Cher Chat,
Cela fait trop longtemps que je ronge mon frein. Permettez que je perde les pédales. Franchement ! J’ai l’air de quoi sur mon vélo stationnaire, à attendre que la roue tourne ?
Je monte des productions théâtrales dans la même école primaire depuis si longtemps qu’il m’arrive aujourd’hui de croiser les anciens élèves que j’ai mis en scène hier, bien en selle aujourd’hui. Sans ces années de dopage en théâtre, certains m’avouent que l’ascension d’école aurait été bien plus difficile.
Cette école en connaît pourtant un rayon sur les bienfaits des arts, mais voilà, aujourd’hui, elle n’est plus qu’un grand
Croyez bien, le Chat, que je n’ai rien contre le fait que les enfants puissent COURIR, SAUTER, BOUGER. Ils en ont besoin. Mais n’est-ce pas là réduire la mission d’une institution scolaire, quand, depuis des années, je leur apprends à articuler, projeter, interpréter, imaginer, créer, communiquer ? Que cherche-t-on avec un tel slogan en façade ? Qu’ils sortent tous du primaire avec un p’tit vélo dans la tête ?
Je raille, je sais, mais ça m’empêche de dérailler.
Permettez donc que je blasphème contre ce royaume d’essieux.
C’est grâce à la notoriété de Pierre Lavoie* que l’école a pu obtenir, après des années de demandes à la commission scolaire, le permis de construire et les subventions pour un nouveau gymnase. Dès que la fille du célèbre vélocipède s’est mise à fréquenter l’établissement, on a arrêté de pédaler dans le vide et l’édifice s’est érigé sur les chapeaux de roue. Pierre, qui roule, amasse pour nos p’tits mousses.
C’est donc le nez sur le guidon que le projet est passé à la vitesse supérieure. La caravane n’a pas fait le Tour des besoins, pensant qu’une telle aubaine ne pouvait que garantir le podium. À quoi bon se mouiller le maillot ? Il sera jaune.
C’est ainsi que, sous prétexte de faire du sport dans de meilleures conditions, on a oublié tout le reste. Chaque école est pourtant un milieu de vie particulier. La mienne avait, entre autres, une vocation artistique et le théâtre aurait pu tirer profit de cet agrandissement si l’architecte avait entendu parler de développement durable et conçu ses plans en ayant conscience de l’environnement.
C’est ce qu’on appelle une décision cloisonnée.
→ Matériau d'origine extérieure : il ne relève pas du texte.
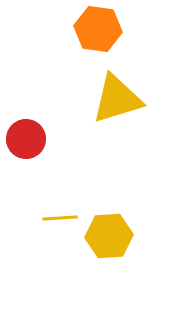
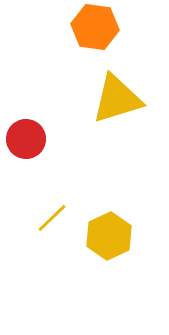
orange hexagon: moved 3 px left, 2 px up
yellow line: moved 8 px left; rotated 40 degrees counterclockwise
yellow hexagon: rotated 21 degrees counterclockwise
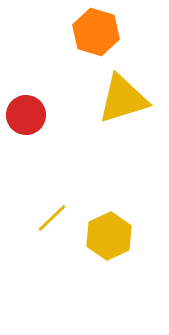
orange hexagon: moved 1 px right, 5 px down; rotated 9 degrees clockwise
yellow triangle: moved 6 px right
red circle: moved 24 px up
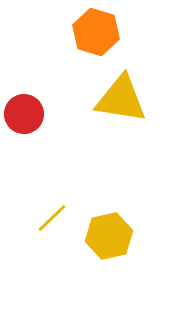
yellow triangle: moved 2 px left; rotated 26 degrees clockwise
red circle: moved 2 px left, 1 px up
yellow hexagon: rotated 12 degrees clockwise
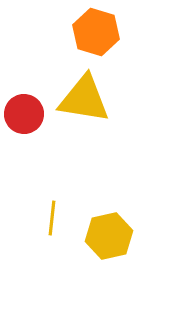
yellow triangle: moved 37 px left
yellow line: rotated 40 degrees counterclockwise
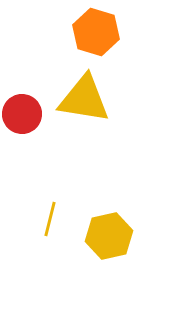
red circle: moved 2 px left
yellow line: moved 2 px left, 1 px down; rotated 8 degrees clockwise
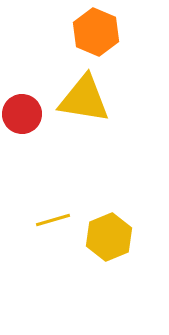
orange hexagon: rotated 6 degrees clockwise
yellow line: moved 3 px right, 1 px down; rotated 60 degrees clockwise
yellow hexagon: moved 1 px down; rotated 9 degrees counterclockwise
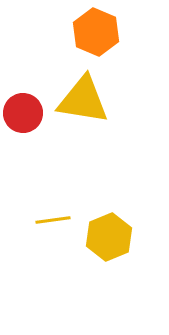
yellow triangle: moved 1 px left, 1 px down
red circle: moved 1 px right, 1 px up
yellow line: rotated 8 degrees clockwise
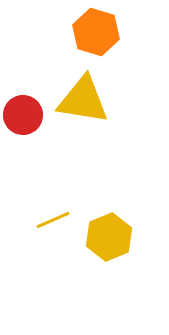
orange hexagon: rotated 6 degrees counterclockwise
red circle: moved 2 px down
yellow line: rotated 16 degrees counterclockwise
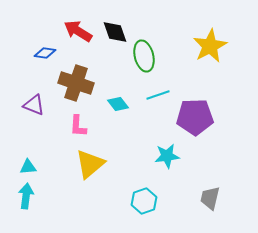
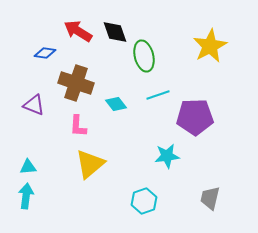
cyan diamond: moved 2 px left
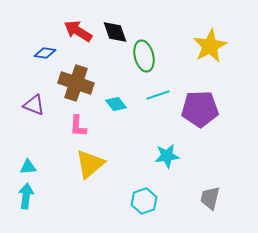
purple pentagon: moved 5 px right, 8 px up
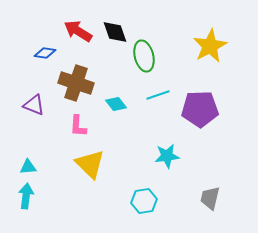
yellow triangle: rotated 36 degrees counterclockwise
cyan hexagon: rotated 10 degrees clockwise
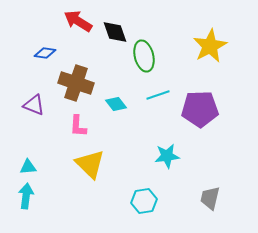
red arrow: moved 10 px up
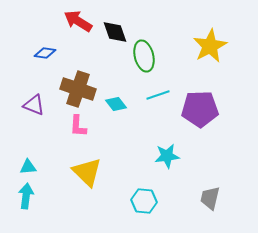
brown cross: moved 2 px right, 6 px down
yellow triangle: moved 3 px left, 8 px down
cyan hexagon: rotated 15 degrees clockwise
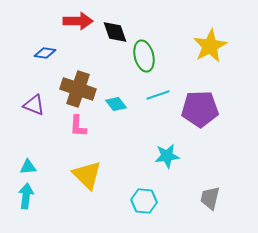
red arrow: rotated 148 degrees clockwise
yellow triangle: moved 3 px down
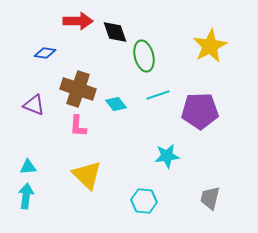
purple pentagon: moved 2 px down
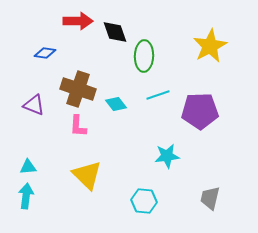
green ellipse: rotated 16 degrees clockwise
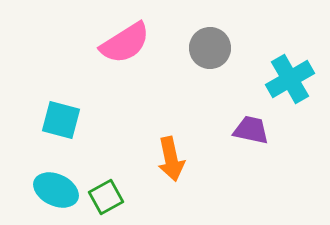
Aucune vision globale du champ de courses ! La seule intégration qui ait été faite, c’est ce tunnel ombilical permettant aux petits athlètes de quitter la maison mère sans avoir froid l’hiver.
Certes, on ne cherchait pas à me mettre de bâtons dans les roues, on aime mon côté déjanté. On pensait même m’offrir une belle échappée en m’invitant à travailler dans ce nouveau sanctuaire dédié au sport. On court, on bouge, on saute dans mes cours de théâtre, mais pas seulement. Être en SANTÉ, ce n’est pas seulement se mettre en MOUVEMENT. Et Acter, c’est bien plus que se mettre en ACTION.
Pierre aime pourtant se donner en spectacle, il devrait savoir qu’en art dramatique, on travaille le grand défi de la voix. Les murs du gymnase sont si hauts que l’acoustique est celle d’une cathédrale. Comment ne pas se dégonfler quand, aussi motivé soit-il, l’enfant perd sa voix dans son propre écho ? Comment ne pas être à plat, quand chacun de mes mots, chacune de mes consignes se tape son p’tit marathon pour arriver à l’oreille de l’élève, en queue de peloton, après tous les autres bruits ambiants. Plutôt qu’une somptueuse salle de douche que les enfants n’utilisent pas (vous seriez-vous mis tout nu à l’école quand vous étiez au primaire, le Chat ?), un rideau épais aurait permis de séparer le gymnase en deux et de mieux insonoriser l’endroit.
C’est bien beau de changer les vitesses, mais quand on n’a pas la côte, à quoi ça sert ? Les arts ne seront-ils toujours qu’une roue de secours ? Et les artistes qu’une bande d’intellectuels ? Mon histoire ne fait que répéter, à plus petite échelle, celle du grand amphithéâtre de Québec qui n’a de théâtral que le remue-ménage qu’on y fait pour y installer une équipe de hockey. On voit tout de suite où sont les priorités.
Alors, nous, les artistes… à force de nous tordre le boyau, on a une sacrée descente.
J’ai un coup de pompe, le Chat. Fatiguée de sucer la roue de la fortune pour n’être, en bout de ligne, que si pneu considérée.
Sophie, voiture balai
* Fondateur du Grand défi Pierre Lavoie qui, entre autres, réunit chaque année, des milliers de cyclistes, commandités, pour une course de 1000 kilomètres.